(MATERIAL FOR THIS TASK Opens)
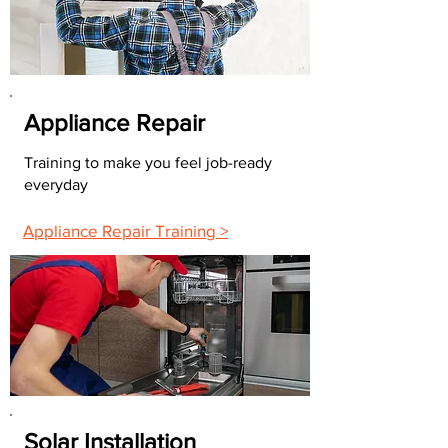
Appliance Repair
Training to make you feel job-ready
everyday
Appliance Repair Training >
Solar Installation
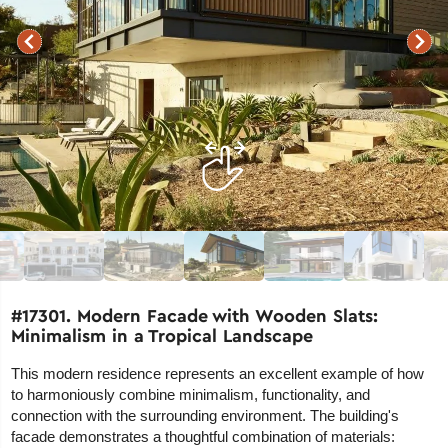
#17301. Modern Facade with Wooden Slats:
Minimalism in a Tropical Landscape
This modern residence represents an excellent example of how
to harmoniously combine minimalism, functionality, and
connection with the surrounding environment. The building's
facade demonstrates a thoughtful combination of materials:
(MATERIAL FOR THIS TASK Closes)
*EXERCISE OBJECTIVE*
Please format every line of text in the data above as a JSON list of strings, one string per line, leaving out blank lines. Leave the pictures out of the answer.

*REPLY*
[
  "Appliance Repair",
  "Training to make you feel job-ready",
  "everyday",
  "Appliance Repair Training >",
  "Solar Installation",
  "#17301. Modern Facade with Wooden Slats:",
  "Minimalism in a Tropical Landscape",
  "This modern residence represents an excellent example of how",
  "to harmoniously combine minimalism, functionality, and",
  "connection with the surrounding environment. The building's",
  "facade demonstrates a thoughtful combination of materials:"
]